I'll state that personally I'd never pay for ANY file (doesn't matter what it is)...if there'd a CD I want, it'll eventually show up at one of the thrift stores or the local Used CD store. Then I'll just buy it there (which I've done plenty of times) and have better quality than some downloaded MP3. If I want MP3's for portability I can make my own off that CD..
		
		
	 
This mindset, also, makes a LOT more sense than it did when I was a young adult.  Those who are younger than perhaps 40 (and, if your username has anything to do with birth date, you're RIGHT on that edge), and especially if they started using computers early in the game when Windows 3.1 or Windows 95 was still the newest software, "scarcity" of media is only a childhood memory.   Going back a little bit farther, into the 1970's, it was not even readily possible to buy movies, and old music (especially rock and roll or country "oldies") could only be found easily on reissue vinyl and mostly only in larger cities.  (Granted, I knew how to find this stuff much more readily, as it's WHAT I DO, but I'm definitely the exception.  Just ask G-Lexington.  He knows what I mean here.)

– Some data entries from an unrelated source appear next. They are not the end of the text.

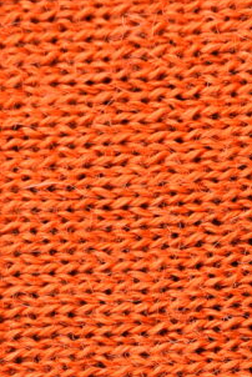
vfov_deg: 17.7
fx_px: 1121
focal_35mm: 107
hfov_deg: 12.6
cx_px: 264
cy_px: 504
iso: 400
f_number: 6.3
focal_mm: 24
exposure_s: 1/160
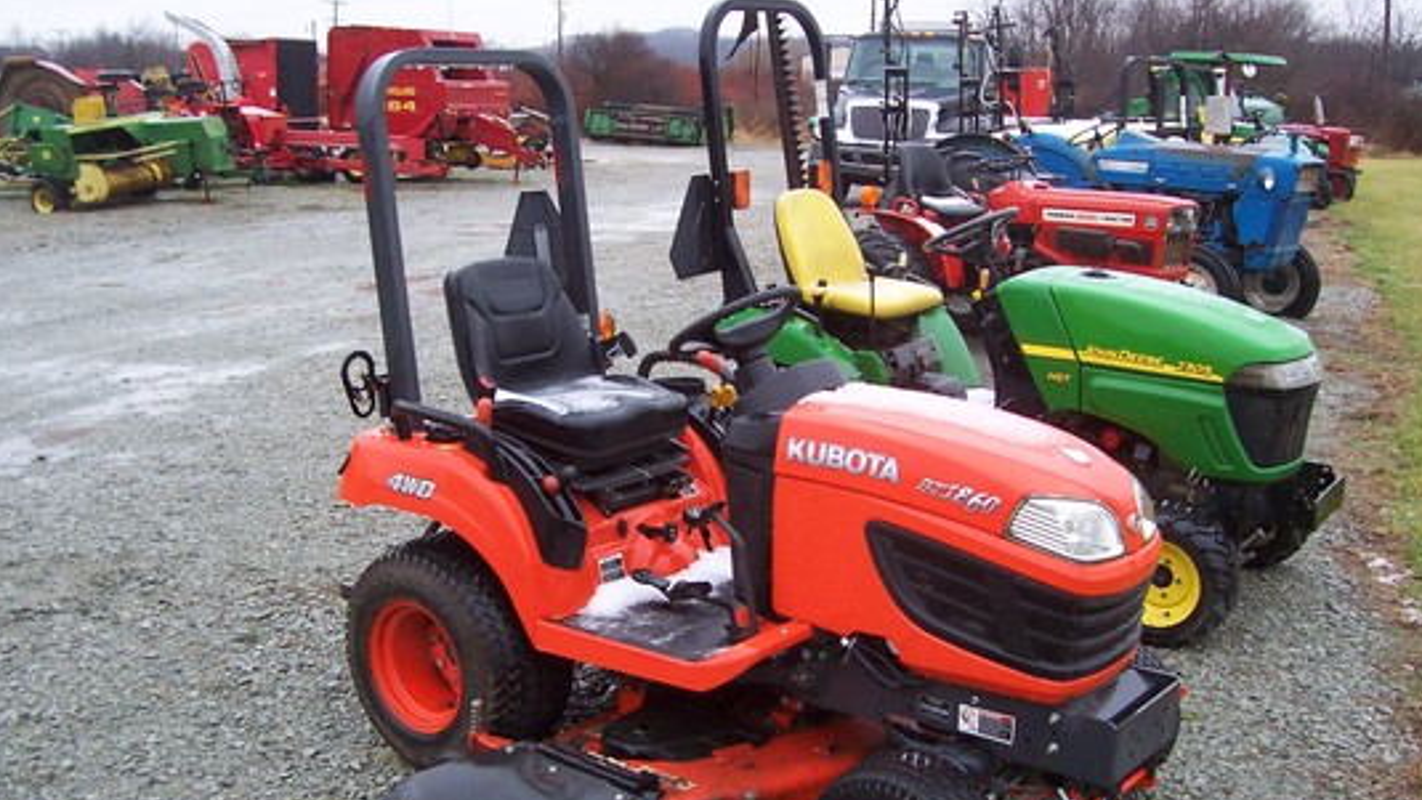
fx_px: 1546
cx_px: 712
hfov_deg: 49.4
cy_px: 489
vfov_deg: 28.9
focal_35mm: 41
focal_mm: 5.6
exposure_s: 1/60
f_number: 2.8
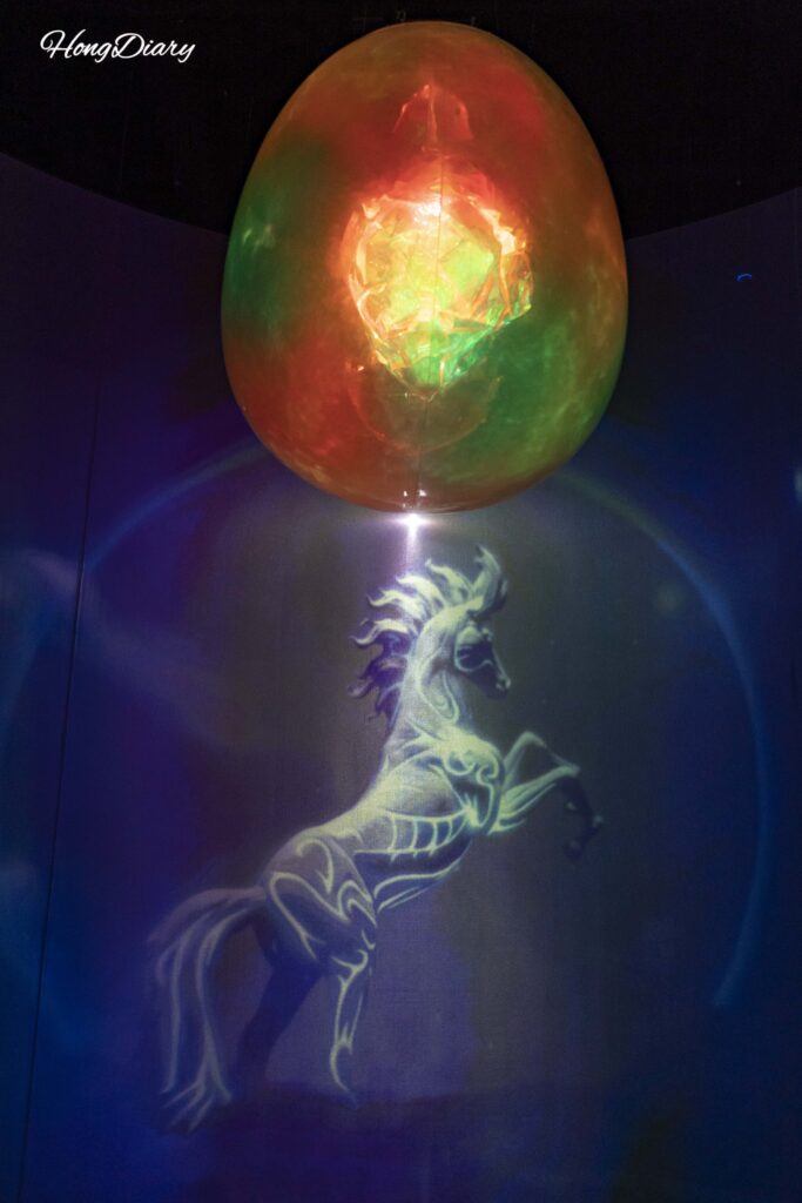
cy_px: 602
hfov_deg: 42.3
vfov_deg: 60.3
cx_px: 401
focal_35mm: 31
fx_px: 1035
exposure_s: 1/160
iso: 3200
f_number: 4.5
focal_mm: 31
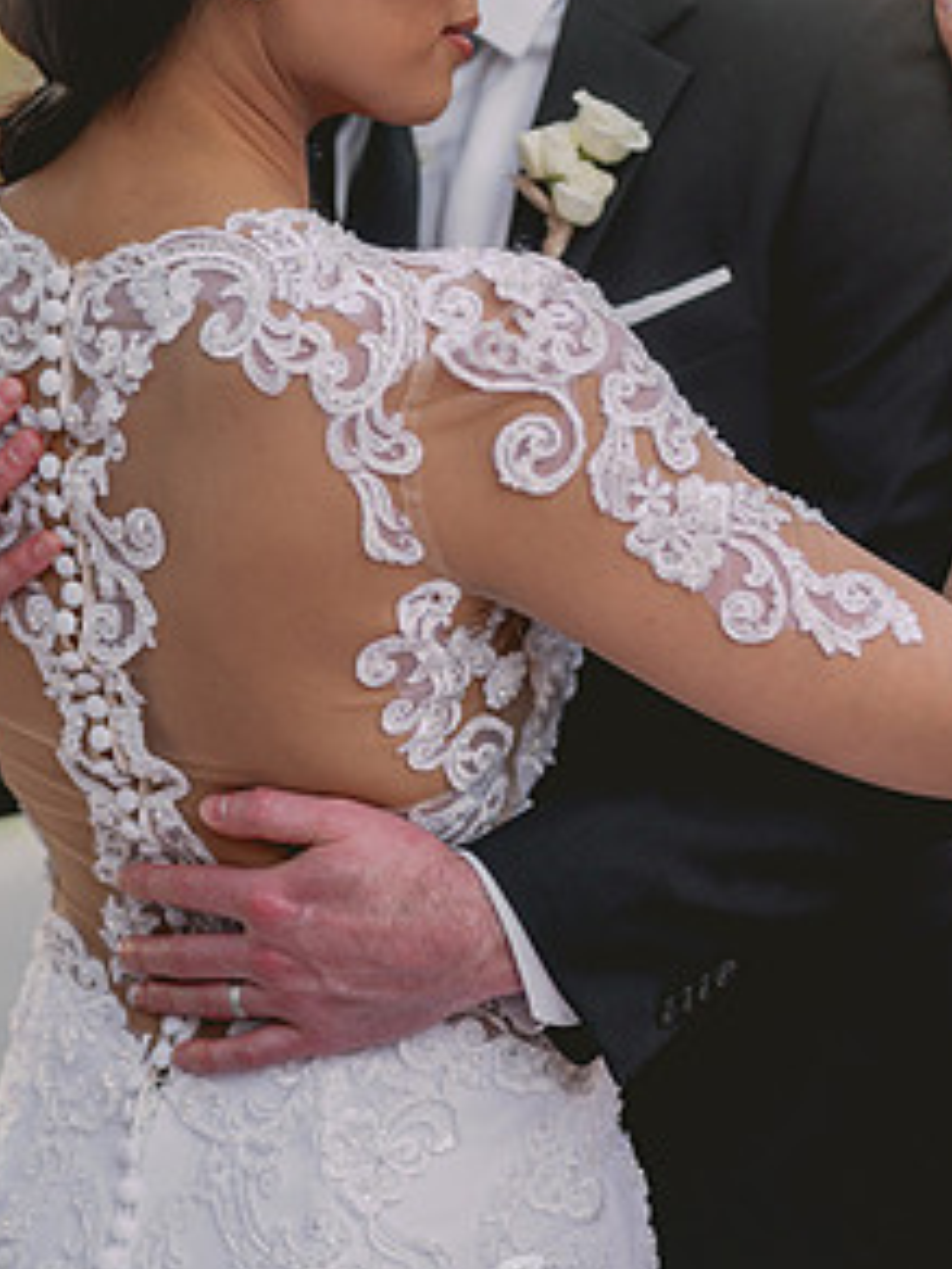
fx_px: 2714
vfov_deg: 26.3
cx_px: 415
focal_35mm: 74
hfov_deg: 19.9
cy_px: 582
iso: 160
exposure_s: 1/640
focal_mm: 50
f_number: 2
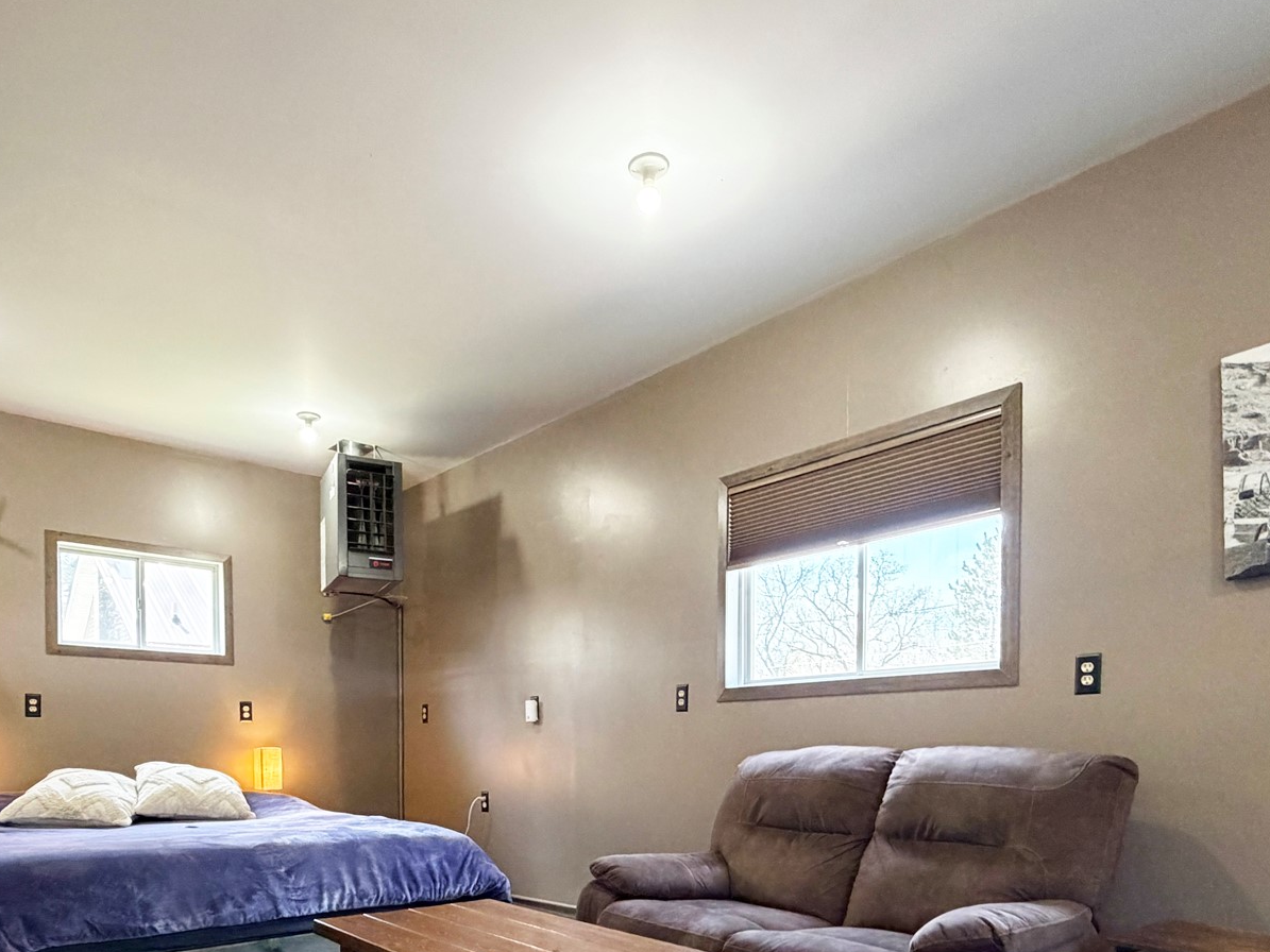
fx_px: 880
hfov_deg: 71.5
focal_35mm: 24
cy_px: 777
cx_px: 580
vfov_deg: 52.7
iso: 500
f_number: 2.2
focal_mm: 2.22
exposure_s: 1/60
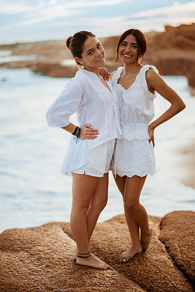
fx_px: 471
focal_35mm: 58
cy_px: 146
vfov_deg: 34.5
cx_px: 98
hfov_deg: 23.4
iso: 80
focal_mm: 58
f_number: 1.4
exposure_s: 1/2500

It is STILL true that experiencing recorded media of any kind, can only be done comfortably ONE THING AT A TIME.  (OK, I like music "mash-up" and collage too, but that is an 
extreme acquired taste, and it barely exists at all.)   The amount of music that now exists is incredible.  If there's something that 72-Jay or anybody else wants, chances are that it is only ONE item out of hundreds or perhaps thousands of items that provide entertainment, and in many cases the Jones can be satisfied by going to YouTube.  While waiting for any of those seven things you really want to show up somewhere, you're going to find another 9 or 182 things that are fine for you, so just because your wanted early Nickelback CD hasn't shown up in your favorite shopping places yet, you don't walk away media-starved, you probably find something else you like.  Unless one's tastes are very restricted, it's difficult not to find something that's satisfactory.
And, therefore, one can still occupy listening time with moozik, even if it isn't the EXACT moozik that you were trying to get.
72-Jay, what do you do, though, when you like a band and they're not actually releasing CD's?  That's something much more common now, and that wasn't true 15 or 20 years ago.  Nowadays even some of the tunes (Oh NOES!!!  I didn't call them 
songs!   Stop this before it spreads!!!) on Billboard's "Hot 100" singles charts are DOWNLOADS only, with no analogous "hard copy" available.  Though, if the artist is successful enough to land on the Hot 100, they'll usually release an album eventually.  But even if they put that song (ahhhhh...that's better) on the album, it may not be the mix that you want.
I still remember sitting in front of the radio in 1966, hoping against hope that the soul FM station from Toledo, Ohio (the only source, at the time, to hear soul music on FM) would eventually play Wilson Pickett's "Land of 1,000 Dances" - and how ecstatic I was when they finally DID play it...and I snagged that thing onto a reel to reel tape!!!
Strangely, though I was living in a county with a population near 100,000...there was NO full-service record store in the area which actually stocked records that were no longer on the Charts.  That was a very unusual circumstance, indeed.  Much later I found out that even places like Pampa, Texas and Spencer, West Virginia and Linton, Indiana and Red Bluff, California had full service record stores during that same time.